Page images with their extracted text:

*** Block opens ***

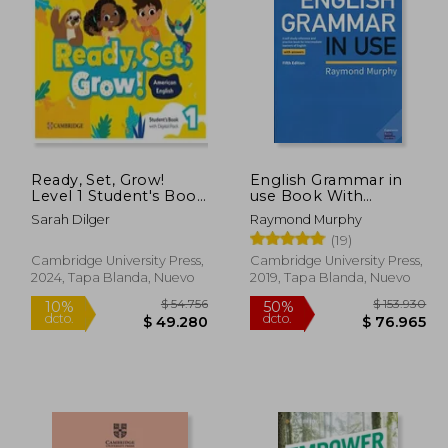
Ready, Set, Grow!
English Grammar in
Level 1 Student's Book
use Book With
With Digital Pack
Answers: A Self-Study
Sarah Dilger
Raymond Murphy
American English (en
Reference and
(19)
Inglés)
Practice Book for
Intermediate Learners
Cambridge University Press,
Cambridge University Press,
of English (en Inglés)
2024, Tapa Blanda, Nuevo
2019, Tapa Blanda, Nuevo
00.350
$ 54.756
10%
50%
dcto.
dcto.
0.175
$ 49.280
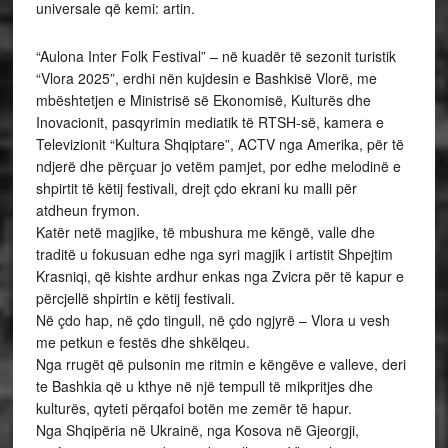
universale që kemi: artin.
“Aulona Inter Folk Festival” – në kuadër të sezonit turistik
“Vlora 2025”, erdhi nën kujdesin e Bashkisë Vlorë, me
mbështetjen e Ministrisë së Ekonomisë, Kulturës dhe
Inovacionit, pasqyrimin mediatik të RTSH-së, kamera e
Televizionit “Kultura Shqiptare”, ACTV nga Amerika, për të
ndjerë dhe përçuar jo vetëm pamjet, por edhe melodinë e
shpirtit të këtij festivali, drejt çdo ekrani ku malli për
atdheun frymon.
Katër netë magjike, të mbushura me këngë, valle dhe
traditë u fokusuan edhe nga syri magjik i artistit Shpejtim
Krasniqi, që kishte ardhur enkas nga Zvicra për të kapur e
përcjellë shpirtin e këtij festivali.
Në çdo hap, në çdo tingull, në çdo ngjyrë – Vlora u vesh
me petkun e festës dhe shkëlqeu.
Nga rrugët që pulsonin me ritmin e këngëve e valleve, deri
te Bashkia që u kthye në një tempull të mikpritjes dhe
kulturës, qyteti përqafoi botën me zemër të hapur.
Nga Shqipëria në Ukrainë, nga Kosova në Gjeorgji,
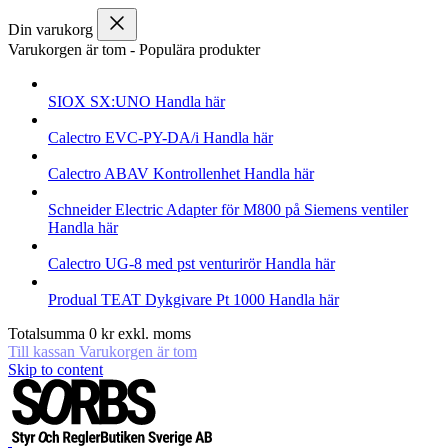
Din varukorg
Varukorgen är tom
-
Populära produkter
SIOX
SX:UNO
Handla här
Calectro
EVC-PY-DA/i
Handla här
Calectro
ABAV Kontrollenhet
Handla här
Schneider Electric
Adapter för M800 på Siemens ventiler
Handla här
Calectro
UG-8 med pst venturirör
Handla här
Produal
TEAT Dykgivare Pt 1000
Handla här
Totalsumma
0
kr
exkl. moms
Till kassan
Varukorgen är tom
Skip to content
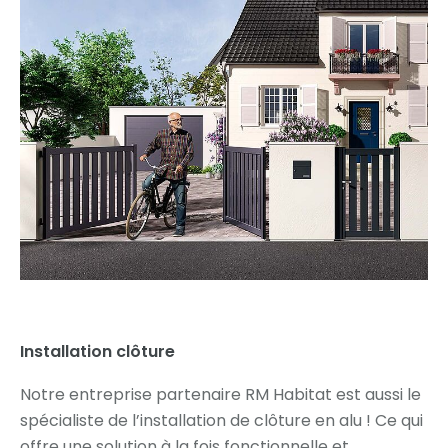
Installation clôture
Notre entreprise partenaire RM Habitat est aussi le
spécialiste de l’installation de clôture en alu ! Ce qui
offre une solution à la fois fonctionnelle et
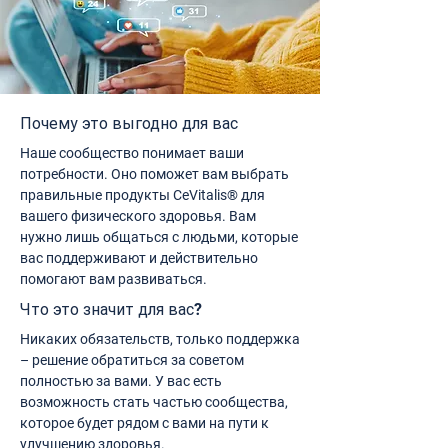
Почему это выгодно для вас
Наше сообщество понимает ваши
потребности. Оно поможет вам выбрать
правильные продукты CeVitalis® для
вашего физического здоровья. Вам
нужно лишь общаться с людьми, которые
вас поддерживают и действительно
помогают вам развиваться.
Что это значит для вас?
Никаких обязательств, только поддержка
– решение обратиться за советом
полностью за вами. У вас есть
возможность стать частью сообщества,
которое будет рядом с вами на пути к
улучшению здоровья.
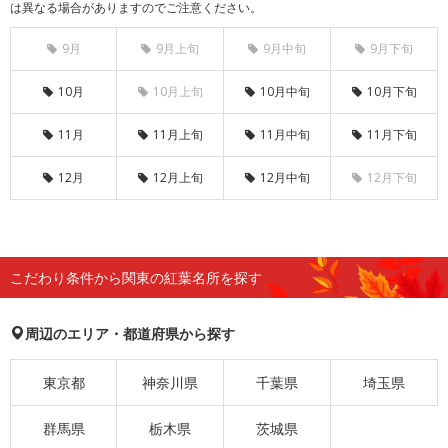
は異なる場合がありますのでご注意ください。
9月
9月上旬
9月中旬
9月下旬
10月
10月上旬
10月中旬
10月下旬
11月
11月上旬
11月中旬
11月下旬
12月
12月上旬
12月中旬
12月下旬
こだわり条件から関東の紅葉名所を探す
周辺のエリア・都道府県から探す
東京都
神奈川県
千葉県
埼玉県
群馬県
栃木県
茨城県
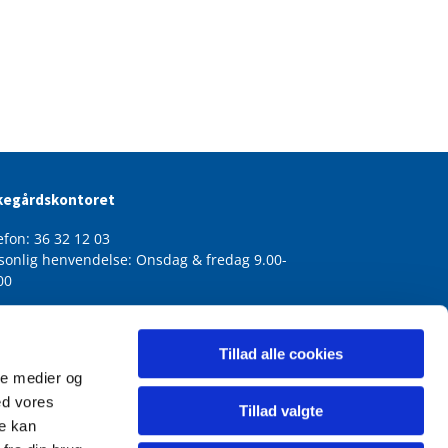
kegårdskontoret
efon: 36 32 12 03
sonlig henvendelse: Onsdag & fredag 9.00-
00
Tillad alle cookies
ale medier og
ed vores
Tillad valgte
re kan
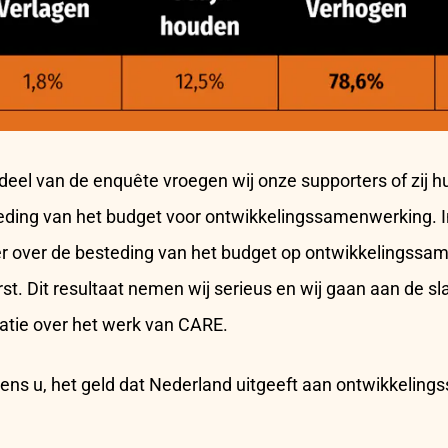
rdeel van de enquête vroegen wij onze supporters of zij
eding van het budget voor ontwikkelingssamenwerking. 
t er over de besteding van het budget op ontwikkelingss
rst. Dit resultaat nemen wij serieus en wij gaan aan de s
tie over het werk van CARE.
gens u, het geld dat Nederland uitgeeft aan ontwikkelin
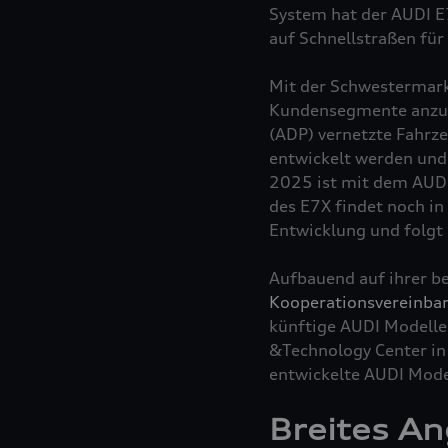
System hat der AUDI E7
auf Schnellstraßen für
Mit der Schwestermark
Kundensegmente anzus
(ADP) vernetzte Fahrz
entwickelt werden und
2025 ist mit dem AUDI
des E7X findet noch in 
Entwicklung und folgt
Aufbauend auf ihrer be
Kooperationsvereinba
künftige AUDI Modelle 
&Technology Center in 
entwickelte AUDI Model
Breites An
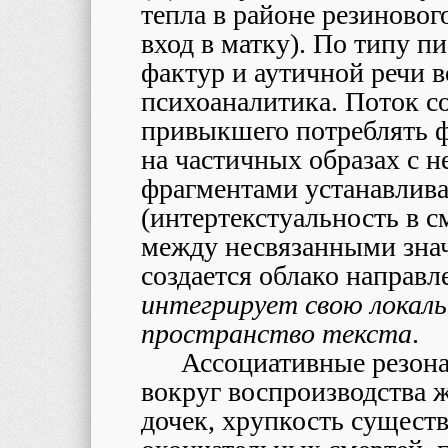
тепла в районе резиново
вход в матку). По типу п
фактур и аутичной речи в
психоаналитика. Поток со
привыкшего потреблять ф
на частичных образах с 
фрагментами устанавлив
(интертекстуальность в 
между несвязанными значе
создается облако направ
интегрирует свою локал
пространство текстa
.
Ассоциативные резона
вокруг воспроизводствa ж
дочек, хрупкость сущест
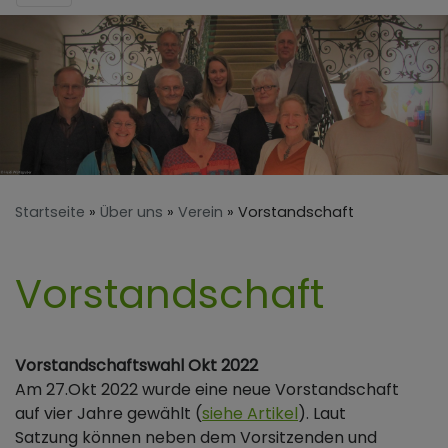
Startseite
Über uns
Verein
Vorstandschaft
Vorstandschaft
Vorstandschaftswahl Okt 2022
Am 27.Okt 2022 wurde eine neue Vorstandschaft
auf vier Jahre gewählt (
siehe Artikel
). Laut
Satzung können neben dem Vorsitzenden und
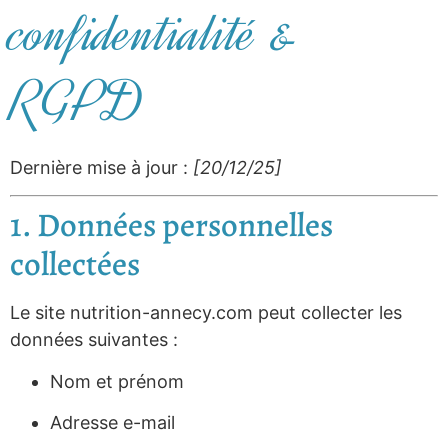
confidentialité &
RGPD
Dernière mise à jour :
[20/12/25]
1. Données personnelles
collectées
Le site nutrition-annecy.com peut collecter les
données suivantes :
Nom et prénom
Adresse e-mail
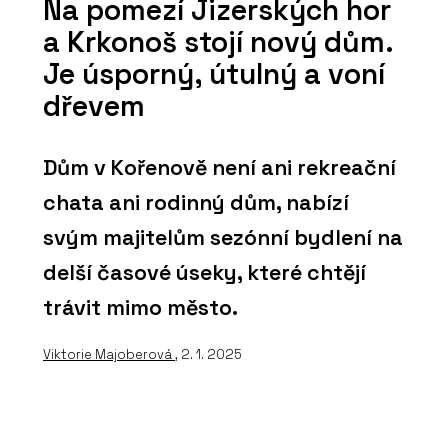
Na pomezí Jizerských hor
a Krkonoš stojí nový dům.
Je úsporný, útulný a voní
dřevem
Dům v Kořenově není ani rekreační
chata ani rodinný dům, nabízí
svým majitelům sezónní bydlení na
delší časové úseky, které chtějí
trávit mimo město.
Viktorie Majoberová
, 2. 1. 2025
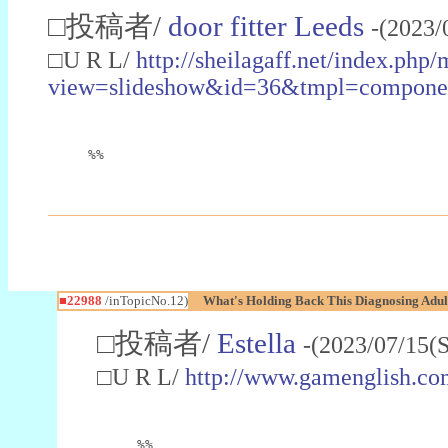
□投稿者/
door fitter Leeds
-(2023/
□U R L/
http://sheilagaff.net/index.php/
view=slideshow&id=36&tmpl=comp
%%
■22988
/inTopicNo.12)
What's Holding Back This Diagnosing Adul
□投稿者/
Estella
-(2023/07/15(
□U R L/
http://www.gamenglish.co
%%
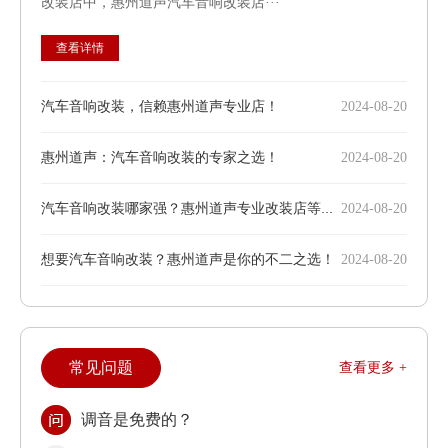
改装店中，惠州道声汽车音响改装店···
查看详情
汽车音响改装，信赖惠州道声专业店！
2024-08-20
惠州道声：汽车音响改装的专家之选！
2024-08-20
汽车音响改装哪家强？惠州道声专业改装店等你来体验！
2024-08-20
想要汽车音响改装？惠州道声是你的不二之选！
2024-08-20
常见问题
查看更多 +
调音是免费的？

*** Block closes ***

TASK DESCRIPTION: Reproduce every line of text from all the records above, word for word, and omit the picture lines.

THE COMPLETED TASK:
Ready, Set, Grow!
English Grammar in
Level 1 Student's Book
use Book With
With Digital Pack
Answers: A Self-Study
Sarah Dilger
Raymond Murphy
American English (en
Reference and
(19)
Inglés)
Practice Book for
Intermediate Learners
Cambridge University Press,
Cambridge University Press,
of English (en Inglés)
2024, Tapa Blanda, Nuevo
2019, Tapa Blanda, Nuevo
00.350
$ 54.756
10%
50%
dcto.
dcto.
0.175
$ 49.280
universale që kemi: artin.
“Aulona Inter Folk Festival” – në kuadër të sezonit turistik
“Vlora 2025”, erdhi nën kujdesin e Bashkisë Vlorë, me
mbështetjen e Ministrisë së Ekonomisë, Kulturës dhe
Inovacionit, pasqyrimin mediatik të RTSH-së, kamera e
Televizionit “Kultura Shqiptare”, ACTV nga Amerika, për të
ndjerë dhe përçuar jo vetëm pamjet, por edhe melodinë e
shpirtit të këtij festivali, drejt çdo ekrani ku malli për
atdheun frymon.
Katër netë magjike, të mbushura me këngë, valle dhe
traditë u fokusuan edhe nga syri magjik i artistit Shpejtim
Krasniqi, që kishte ardhur enkas nga Zvicra për të kapur e
përcjellë shpirtin e këtij festivali.
Në çdo hap, në çdo tingull, në çdo ngjyrë – Vlora u vesh
me petkun e festës dhe shkëlqeu.
Nga rrugët që pulsonin me ritmin e këngëve e valleve, deri
te Bashkia që u kthye në një tempull të mikpritjes dhe
kulturës, qyteti përqafoi botën me zemër të hapur.
Nga Shqipëria në Ukrainë, nga Kosova në Gjeorgji,
Din varukorg
Varukorgen är tom
-
Populära produkter
SIOX
SX:UNO
Handla här
Calectro
EVC-PY-DA/i
Handla här
Calectro
ABAV Kontrollenhet
Handla här
Schneider Electric
Adapter för M800 på Siemens ventiler
Handla här
Calectro
UG-8 med pst venturirör
Handla här
Produal
TEAT Dykgivare Pt 1000
Handla här
Totalsumma
0
kr
exkl. moms
Till kassan
Varukorgen är tom
Skip to content
Installation clôture
Notre entreprise partenaire RM Habitat est aussi le
spécialiste de l’installation de clôture en alu ! Ce qui
offre une solution à la fois fonctionnelle et
Почему это выгодно для вас
Наше сообщество понимает ваши
потребности. Оно поможет вам выбрать
правильные продукты CeVitalis® для
вашего физического здоровья. Вам
нужно лишь общаться с людьми, которые
вас поддерживают и действительно
помогают вам развиваться.
Что это значит для вас?
Никаких обязательств, только поддержка
– решение обратиться за советом
полностью за вами. У вас есть
возможность стать частью сообщества,
которое будет рядом с вами на пути к
улучшению здоровья.
は異なる場合がありますのでご注意ください。
9月
9月上旬
9月中旬
9月下旬
10月
10月上旬
10月中旬
10月下旬
11月
11月上旬
11月中旬
11月下旬
12月
12月上旬
12月中旬
12月下旬
こだわり条件から関東の紅葉名所を探す
周辺のエリア・都道府県から探す
東京都
神奈川県
千葉県
埼玉県
群馬県
栃木県
茨城県
kegårdskontoret
efon: 36 32 12 03
sonlig henvendelse: Onsdag & fredag 9.00-
00
Tillad alle cookies
ale medier og
ed vores
Tillad valgte
re kan
rdeel van de enquête vroegen wij onze supporters of zij
eding van het budget voor ontwikkelingssamenwerking. 
t er over de besteding van het budget op ontwikkelingss
rst. Dit resultaat nemen wij serieus en wij gaan aan de s
tie over het werk van CARE.
gens u, het geld dat Nederland uitgeeft aan ontwikkelin
System hat der AUDI E7
auf Schnellstraßen für
Mit der Schwestermark
Kundensegmente anzus
(ADP) vernetzte Fahrz
entwickelt werden und
2025 ist mit dem AUDI
des E7X findet noch in 
Entwicklung und folgt
Aufbauend auf ihrer be
Kooperationsvereinba
künftige AUDI Modelle 
&Technology Center in 
entwickelte AUDI Model
Breites An
тепла в районе резиново
вход в матку). По типу п
фактур и аутичной речи в
психоаналитика. Поток со
привыкшего потреблять ф
на частичных образах с 
фрагментами устанавлив
(интертекстуальность в 
между несвязанными значе
создается облако направ
интегрирует свою локал
пространство текстa
.
Ассоциативные резона
вокруг воспроизводствa ж
дочек, хрупкость сущест
Startseite
Über uns
Verein
Vorstandschaft
Vorstandschaft
Vorstandschaftswahl Okt 2022
Am 27.Okt 2022 wurde eine neue Vorstandschaft
auf vier Jahre gewählt (
siehe Artikel
). Laut
Satzung können neben dem Vorsitzenden und
confidentialité &
RGPD
Dernière mise à jour :
[20/12/25]
1. Données personnelles
collectées
Le site nutrition-annecy.com peut collecter les
données suivantes :
Nom et prénom
Adresse e-mail
Na pomezí Jizerských hor
a Krkonoš stojí nový dům.
Je úsporný, útulný a voní
dřevem
Dům v Kořenově není ani rekreační
chata ani rodinný dům, nabízí
svým majitelům sezónní bydlení na
delší časové úseky, které chtějí
trávit mimo město.
Viktorie Majoberová
, 2. 1. 2025
□投稿者/
door fitter Leeds
-(2023/
□U R L/
http://sheilagaff.net/index.php/
view=slideshow&id=36&tmpl=comp
%%
■22988
/inTopicNo.12)
What's Holding Back This Diagnosing Adul
□投稿者/
Estella
-(2023/07/15(
□U R L/
http://www.gamenglish.co
%%
改装店中，惠州道声汽车音响改装店···
查看详情
汽车音响改装，信赖惠州道声专业店！
2024-08-20
惠州道声：汽车音响改装的专家之选！
2024-08-20
汽车音响改装哪家强？惠州道声专业改装店等你来体验！
2024-08-20
想要汽车音响改装？惠州道声是你的不二之选！
2024-08-20
常见问题
查看更多 +
调音是免费的？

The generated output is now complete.